This book develops and empirically tests a social theory of political participation. It overturns prior understandings of why some people (such as college-degree holders, churchgoers and citizens in national rather than local elections) vote more often than others. The book shows that the standard demographic variables are not proxies for variation in the individual costs and benefits of participation, but for systematic variation in the patterns of social ties between potential voters. Potential voters who move in larger social circles, particularly those including politicians and other mobilizing actors, have more access to the flurry of electoral activity prodding citizens to vote and increasing political discussion. Treating voting as a socially defined practice instead of as an individual choice over personal payoffs, a social theory of participation is derived from a mathematical model with behavioral foundations that is empirically calibrated and tested using multiple methods and data sources.

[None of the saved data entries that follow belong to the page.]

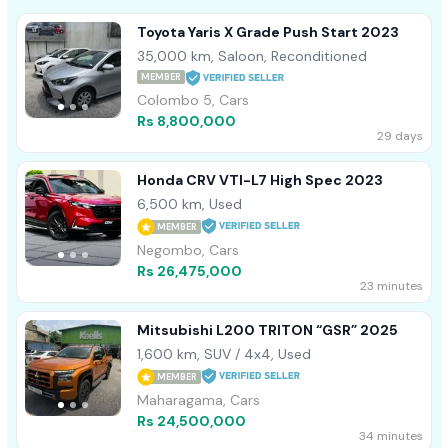
Toyota Yaris X Grade Push Start 2023
35,000 km, Saloon, Reconditioned
MEMBER
Colombo 5, Cars
Rs 8,800,000
29 days
Honda CRV VTI-L7 High Spec 2023
6,500 km, Used
MEMBER
Negombo, Cars
Rs 26,475,000
23 minutes
Mitsubishi L200 TRITON “GSR” 2025
1,600 km, SUV / 4x4, Used
MEMBER
Maharagama, Cars
Rs 24,500,000
34 minutes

Meredith Rolfe held a Postdoctoral Prize Research Fellowship at Nuffield College prior to becoming a Senior Research Fellow at Said Business School, University of Oxford. Her dissertation was awarded the Mancur Olsen Dissertation Grant by the APSA Political Economy section. Rolfe has been awarded grants by the National Science Foundation, the British Academy, Oxford's John Fell Fund, the EU-sponsored Equalsoc Framework and the Oxford University Centre of Corporation Reputation. Her work has appeared in Public Opinion Quarterly and L'Annee Sociologique, and she was an invited contributor to the Oxford Handbook of Analytical Sociology and the Oxford Handbook of Corporate Reputation.
1. Introduction; 2. Conditional choice; 3. The social meaning of voting; 4. Conditional cooperation; 5. Conditional voters; 6. The social theory of turnout; 7. Education and high salience elections; 8. Mobilization and turnout in low salience elections; 9. Paradox lost.